Every record must be copied exactly. Leave nothing out.
(Input records)
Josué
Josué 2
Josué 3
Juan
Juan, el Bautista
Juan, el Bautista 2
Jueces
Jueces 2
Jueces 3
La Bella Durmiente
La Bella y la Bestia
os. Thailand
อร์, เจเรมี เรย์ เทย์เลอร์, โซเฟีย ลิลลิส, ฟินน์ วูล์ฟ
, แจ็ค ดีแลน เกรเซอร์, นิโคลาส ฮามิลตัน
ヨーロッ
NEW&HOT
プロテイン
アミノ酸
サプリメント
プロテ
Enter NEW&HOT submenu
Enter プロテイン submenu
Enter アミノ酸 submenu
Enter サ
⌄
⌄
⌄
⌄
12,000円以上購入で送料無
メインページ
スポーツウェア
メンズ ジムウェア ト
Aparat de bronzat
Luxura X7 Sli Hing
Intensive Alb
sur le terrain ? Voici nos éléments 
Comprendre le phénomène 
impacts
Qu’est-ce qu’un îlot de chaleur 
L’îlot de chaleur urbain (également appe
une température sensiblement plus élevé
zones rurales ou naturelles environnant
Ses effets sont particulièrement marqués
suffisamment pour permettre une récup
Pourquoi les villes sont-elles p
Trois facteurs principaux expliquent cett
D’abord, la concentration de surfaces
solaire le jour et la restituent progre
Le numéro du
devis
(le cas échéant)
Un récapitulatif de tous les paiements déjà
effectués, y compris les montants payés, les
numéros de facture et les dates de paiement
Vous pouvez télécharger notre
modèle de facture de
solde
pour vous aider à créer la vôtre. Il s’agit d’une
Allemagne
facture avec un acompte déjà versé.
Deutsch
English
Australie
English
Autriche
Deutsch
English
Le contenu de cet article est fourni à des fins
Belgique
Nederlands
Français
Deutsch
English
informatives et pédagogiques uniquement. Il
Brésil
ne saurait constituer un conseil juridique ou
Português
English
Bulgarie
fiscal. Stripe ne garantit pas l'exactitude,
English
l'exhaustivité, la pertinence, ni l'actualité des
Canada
(End Input records)
Exercise output:
Josué
Josué 2
Josué 3
Juan
Juan, el Bautista
Juan, el Bautista 2
Jueces
Jueces 2
Jueces 3
La Bella Durmiente
La Bella y la Bestia
os. Thailand
อร์, เจเรมี เรย์ เทย์เลอร์, โซเฟีย ลิลลิส, ฟินน์ วูล์ฟ
, แจ็ค ดีแลน เกรเซอร์, นิโคลาส ฮามิลตัน
ヨーロッ
NEW&HOT
プロテイン
アミノ酸
サプリメント
プロテ
Enter NEW&HOT submenu
Enter プロテイン submenu
Enter アミノ酸 submenu
Enter サ
⌄
⌄
⌄
⌄
12,000円以上購入で送料無
メインページ
スポーツウェア
メンズ ジムウェア ト
Aparat de bronzat
Luxura X7 Sli Hing
Intensive Alb
sur le terrain ? Voici nos éléments 
Comprendre le phénomène 
impacts
Qu’est-ce qu’un îlot de chaleur 
L’îlot de chaleur urbain (également appe
une température sensiblement plus élevé
zones rurales ou naturelles environnant
Ses effets sont particulièrement marqués
suffisamment pour permettre une récup
Pourquoi les villes sont-elles p
Trois facteurs principaux expliquent cett
D’abord, la concentration de surfaces
solaire le jour et la restituent progre
Le numéro du
devis
(le cas échéant)
Un récapitulatif de tous les paiements déjà
effectués, y compris les montants payés, les
numéros de facture et les dates de paiement
Vous pouvez télécharger notre
modèle de facture de
solde
pour vous aider à créer la vôtre. Il s’agit d’une
Allemagne
facture avec un acompte déjà versé.
Deutsch
English
Australie
English
Autriche
Deutsch
English
Le contenu de cet article est fourni à des fins
Belgique
Nederlands
Français
Deutsch
English
informatives et pédagogiques uniquement. Il
Brésil
ne saurait constituer un conseil juridique ou
Português
English
Bulgarie
fiscal. Stripe ne garantit pas l'exactitude,
English
l'exhaustivité, la pertinence, ni l'actualité des
Canada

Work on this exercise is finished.